Arts and crafts jewelry (1894-1923)
The Arts and Crafts era was more than a design style – it was also a political and philosophical movement. As a form of rebellion against the Industrial Revolution, many jewelry designers returned to handmade craftsmanship, simple patterns and naturalistic forms made of uncut or cabochon-polished gemstones. Silver was preferred over gold, and lesser materials such as brass and copper gained popularity. Designs often focused on nature and were often abstract or symbolic in nature.

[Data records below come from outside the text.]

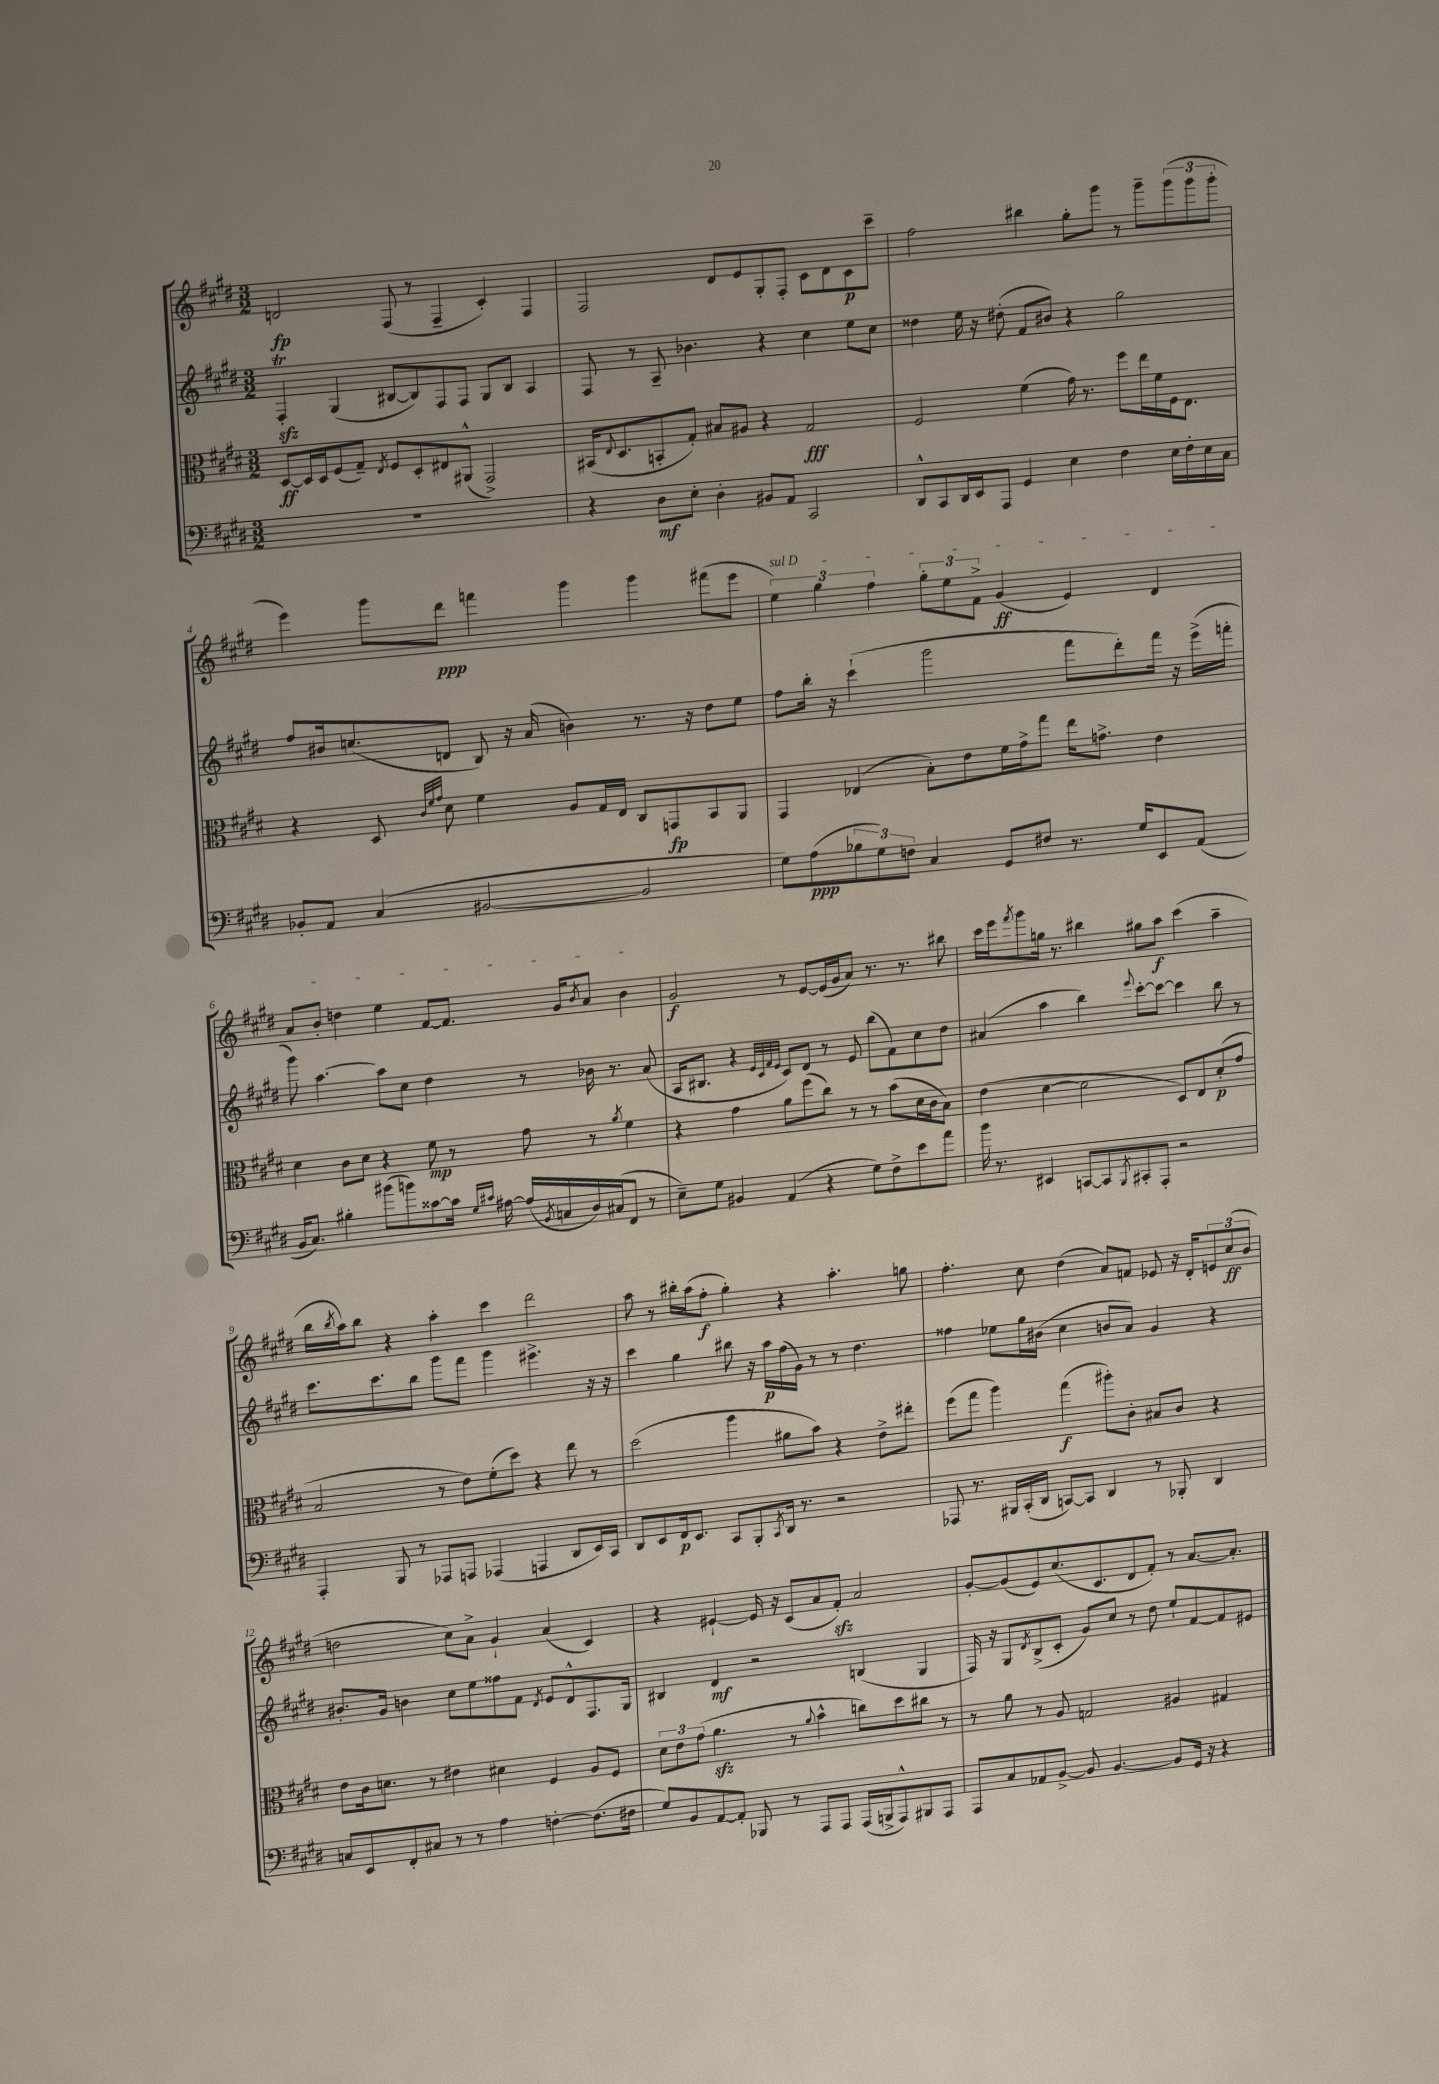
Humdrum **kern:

**kern	**kern	**kern	**kern
*staff4	*staff3	*staff2	*staff1
*clefF4	*clefC3	*clefG2	*clefG2
*k[f#c#g#d#]	*k[f#c#g#d#]	*k[f#c#g#d#]	*k[f#c#g#d#]
*M3/2	*M3/2	*M3/2	*M3/2
1.r	[8D#/L	4F#'/	2d/
.	16D#/]L	.	.
.	16D#/J	.	.
.	(8F#/	(4G#/	.
.	8G#~/J)	.	.
.	8qE/	.	.
.	8F#/L	[8B#/L	(8F#/
.	8D#'/	8B#/])	8r
.	8E#/	8F#/	4F#~/
.	(8AA#^^/J	8F#/J	.
.	2GG#^/)	8G#/L	4c#'/)
.	.	8B#/J	.
.	.	4A/	4F#/
=	=	=	=
4r	(16BB#/LK	8F#/	2F#/
.	8qqE/	.	.
.	8.D#/	.	.
.	.	8r	.
8D#\L	8BB'/	8A~/	.
8E'\J	8G#'/J)	4.b-\	.
4D#'\	8B#/L	.	8d#/L
.	8A#/J	.	8e/
8BB#/L	4r	4r	8G#'/
8AA/J	.	.	8F#'/J
2CC#/	2G#/	4cc#\	8c#\L
.	.	.	8d#\
.	.	8ee\L	8c#\
.	.	8cc#\J	8ccc#~\J
=	=	=	=
8DD#^^/L	2F#/	4dd##\	2ff#\
8CC#/	.	.	.
16DD#/L	.	16ee\	.
16EE/J	.	16r	.
8AAA/J	.	(8dd#'\	.
4GG#/	(4f#\	8f#/L	4bb#\
.	.	8b#/J)	.
4E\	16g#\)	4r	8gg#'\L
.	8.r	.	.
.	.	.	8ggg#\J
4F#\	8ff#\L	2gg#\	8r
.	16ee\L	.	8ggg#~\L
.	16f#\	.	.
16E\LL	16F#\J	.	(12ggg#\
16F#'\	8.E\J	.	.
.	.	.	12ggg#\
16E\	.	.	.
.	.	.	12ggg#'\J
16C#\JJ	.	.	.
=	=	=	=
8BB-'/L	4r	8ff#/L	4eee\)
8AA/J	.	16b#/k	.
.	.	(8.cc/	.
(4C#/	8D#/	.	8ggg#\L
.	32qqc#/LLL	.	.
.	32qqf#/	.	.
.	32qqg#/JJJ	.	.
.	8d#\	8d/J	8ddd#\J
[2BB#/	4f#\	8B/)	4fff\
.	.	16r	.
.	.	(16a/	.
.	8A/L	4b\)	4ggg#\
.	16G#/L	.	.
.	16E/JJ	.	.
2BB#/]	8C#/L	8.r	4ggg#\
.	8GG/	.	.
.	.	16r	.
.	8BB/	8dd#\L	(8fff#\L
.	8AA/J	8ee\J	8eee\J
=	=	=	=
8G#\L)	4GG#/	8ff#\L	6ee\)
(8A\	.	16bb'\Jk	.
.	.	.	6gg#\
.	.	16r	.
12B-\	(4E-/	(4ccc#`\	.
12G#\)	.	.	6ff#\
12F\J	.	.	.
4C#/	8B'\L)	2ggg#\	12gg#'\L
.	.	.	12ee\
.	8e\	.	.
.	.	.	12f#^\J
8GG#/L	16f#\L	.	(4g#/
.	16g#^\J	.	.
8F#/J	8gg#\J	.	.
8.r	16ee\LK	8fff#\L	4e/)
.	8.g^\J	.	.
.	.	8ddd#'\)	.
16G#/LK	.	.	.
8EE/	4e\	16fff#\Jk	4d#/
.	.	16r	.
(8AA/J	.	(16eee^\LL	.
.	.	16fff'\JJ	.
=	=	=	=
16BB/LK	4d#\	8ggg#\)	8a/L
8.C#/J)	.	.	.
.	.	[4.aa\	8b'/J
4B#'\	8c#\L	.	4dd\
.	8d#\J	.	.
(8b#\L	4r	8aa\]L	4ee\
8b\)	.	8cc#\J	.
[8c##\	8f#\	4dd#\	[8f#/L
16c##\]Jk	8r	.	8.f#/]J
16qqG#/LL	.	.	.
16qqc#/JJ	.	.	.
[16A#\	.	.	.
(16A#/]LL	8g#\	8r	.
8qBB/	.	.	.
16C/	.	.	16g#/LK
.	.	.	8qb/
16D#/)	8r	16b-\	8a/J
(16C#/J	.	8.r	.
.	8qa/	.	.
8FF#/J	4f#\	.	4b\
8r	.	(8a/	.
=	=	=	=
8E~\L)	4r	16A/LK	2g#/
.	.	8.B#/J	.
8G#\J	.	.	.
4BB#/	4g#\	4r	.
.	.	32qqe/LLL	.
.	.	32qqc#/	.
.	.	32qqf#/	.
.	.	32qqe/JJJ	.
(4AA/	8a\L	8c#/L)	8r
.	(8ff#\	8d#/J	[8e/L
4r	8cc#\J)	8r	(16e/]L
.	.	.	16g#/J
.	8r	8e/	8a/J)
8G#\L)	8r	(8bb\L	8.r
8F#^\	(8b\L	8f#\)	.
.	.	.	8.r
8e\	16d#\L	8cc#\	.
.	16c#\J	.	.
8a\J	8B\J)	8dd#\J	8bb#\
=	=	=	=
16b\	(4e\	(4a#/	16ccc#\LL
8.r	.	.	16eee\J
.	.	.	8qfff#/
.	.	.	8ggg#\
4EE#/	[4d#\	4aa\	16gg\Jk
.	.	.	8.r
[8CC/L	2d#\]	4bb\)	4bb#\
8CC/]	.	.	.
8qBBB/	.	8qqeee/	.
8CC#'/	.	[8ccc#'\L	8gg#\L
8AAA'/J	.	8ccc#\_J	8aa\J
2r	8D#/L)	4ccc#\]	(4ccc#\
.	8E/	.	.
.	(8d#'/	8bb\	4aa~\
.	8g#/J	8r	.
=	=	=	=
4AAA'/	2B/	8.ccc#\L	16bb\LL
.	.	.	8qbb/
.	.	.	16aa\J)
.	.	.	8bb\J
.	.	8.ccc#\	.
8BBB/	.	.	4r
8r	.	8bb\J	.
8AAA-/L	8r	8ggg#\L	4aa'\
8AAA/J	8e\L)	8fff#\J	.
(4AAA-/	(8f#'\	4ggg#\	4ccc#\
.	8dd#\J)	.	.
4AAA/	4r	4.eee#^\	2ddd#\
8DD#/L	8ee\	.	.
16EE/L)	8r	16r	.
16CC#/JJ	.	16r	.
=	=	=	=
8DD#/L	(2dd#\	4ccc#\	8aa\
8EE/	.	.	8r
16FF#/k	.	4gg#\	16bb#'\LL
8.EE/J	.	.	(16aa\J
.	.	.	8ff#'\J
8CC#/L	4aa\	8bb#\	4gg#'\)
8BBB'/	.	16r	.
.	.	16aa\LL	.
8qCC#/	.	.	.
16DD#/Jk	8a#\L	(16ff#\	4r
8.r	.	16g#\JJ)	.
.	8b\J)	8r	.
2r	4r	8r	4.aa'\
.	.	4.dd#\	.
.	8e^\L	.	.
.	8ee#'\J	.	8gg\
=	=	=	=
8AAA-/	(8ff#\L	4ff##\	4.ff#'\
8.r	8gg#\J	.	.
.	4aa\)	8ee-\L	.
16BBB#/LL	.	.	.
(16CC#'/	.	16gg#\L	8cc#\
16DD#/JJ	.	(16b#\JJ	.
[8CC/L)	(4gg#\	4cc#\	(4dd#\
8CC/]J	.	.	.
4DD#/	8aa#'\L)	8b/L	8a/L)
.	8c#'\J	8a/J)	8f/J
8r	8B#/L	4g#/	8e-/
8BBB-'/	8c#/J	.	16r
.	.	.	16d#'/LK
4DD#/	4r	4r	12e/
.	.	.	(12cc#/
.	.	.	12b/J
=	=	=	=
8C/L	8e\L	8.b#'/L	2dd\
8EE/	16c#\k	.	.
.	8.d\J	16g#/Jk	.
8FF#'/	.	4b\	.
8C#/J	8r	.	.
8r	4e#\	8cc#\L	8cc#\L)
8r	.	8ee\	8a^\J
4A\	4d#\	8ff##\	4g#`/
.	.	8f#\J	.
.	.	8qd#/	.
[4F'\	4F#/	8e/L	(4a/
.	.	8d#^^/	.
(8.F\]L	8A/L	8.F#/	4c#/)
.	8F#/J	.	.
16F#\Jk	.	16G#/Jk	.
=	=	=	=
8G#/L)	12d#\L	4B#/	4r
.	12e\	.	.
8BB/	.	.	.
.	(12g#\J	.	.
[8AA/	4.a\	4d#/	[4e#`/
8AA'/]J	.	.	.
8BBB-/	.	2r	16e#/]
.	.	.	16r
8r	8r	.	(8c#/L
.	8qqa/	.	.
8AAA/L	4b^^\	.	8a/
8AAA/J	.	.	8f#'/J)
(16AAA/LL	8cc\L)	(4B/	2a/
16BBB^/J	.	.	.
8AAA^^/)	8dd#\	.	.
8BBB#/	8cc#\J	4G#/	.
8AAA/J	8r	.	.
=	=	=	=
8AAA/L	8r	16F#/)	[8g#'/L
.	.	16r	.
8C#/	8a\	8G#/L	(8g#/]
.	.	8qd#/	.
8AA-/	8r	(8B^/	8e/)
[8BB^/J	8A/	8c#'/J	(8.cc#/
8BB/]	2G/	8g#/L)	.
.	.	.	8.c#/
[4.BB/	.	8cc#/J	.
.	.	8r	8d#/
.	.	8dd#\	8f#'/J)
8BB/]L	4A#/	8ee`/L	8r
16GG#/Jk	.	[8f#/	[8.a/L
16r	.	.	.
4r	4G#/	8f#/]	.
.	.	.	8.a'/]J
.	.	8e#/J	.
==	==	==	==
*-	*-	*-	*-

Art Nouveau jewelry (1895-1915)
Art Nouveau emerged as a reaction to the 19th century academic art, in favor of spontaneity and originality. Like other art forms, the jewelry of that period is characterized by long curving lines, the use of natural forms and motifs (such as orchids, butterflies, dragonflies or peacocks) and exquisite depictions of women portrayed as mysterious long-haired beauties. The style was also influenced by the Japanese art and its use of sinuous, free-flowing lines. Design was considered more important than the value of the materials, and semi-precious stones like opal, amethyst, citrine, peridot and pearls were widely used. Non-traditional materials, such as horn, bone, copper, shell, ivory, and glass were also popular. The Art Nouveau jewelry is especially famous for the use of enamel and enameling techniques such as plique-a-jour, which created a stained glass effect.
Edwardian jewelry (1901-1915)
This short but significant era marks the reign of king Edward VII, who succeeded his mother, Queen Victoria. Edwardian jewelry was inspired by Rococo, with its profusion of bows, tassels, and wreaths, creating what became known as the garland style. Jewelers liked to work with platinum, white gold and precious stones, to create intricate, filigree patterns. Diamonds and pearls were favored and often paired for the elegant white-on-white color scheme. The renewed emphasis on diamonds coincided with improvements in cutting methods, while new technologies made platinum more practical to use in jewelry making. Fashionable upswept hairdos and low necklines made necklaces a favorite accessory of the time. The popular negligee pendants featured two drops of unequal length suspended from a central element. Choker necklaces, tiaras, dangling earrings and filigree rings with white gold setting and a single diamond were also common.
Retro jewelry (1930s-1950s)
The period coincided with echoes of the Great Depression and the hardships of World War II. But this was also the golden age of Hollywood, and the big screen provided escape into the glamorous world accented with dazzling, larger-than life jewelry, which came to define the style. Cocktail rings, bracelets, watches and necklaces often showcased massive aquamarines, citrines, amethysts, peridots and tourmalines in sculpted, three-dimensional cuts. Sapphires and rubies (both natural and synthetic) were most often used as small accents for the larger gems. Charms came into vogue during this era and were worn in large quantities on link bracelets. With the scarcity of platinum during the war, gold became the metal of choice. Jewelry designers experimented with new alloys, mixing yellow gold with other metals to produce shades of rose and green. The ribbon bow was the most popular motif, along with ruffles, flowers, ballerinas and birds. Patriotic themes and colors were also widely used.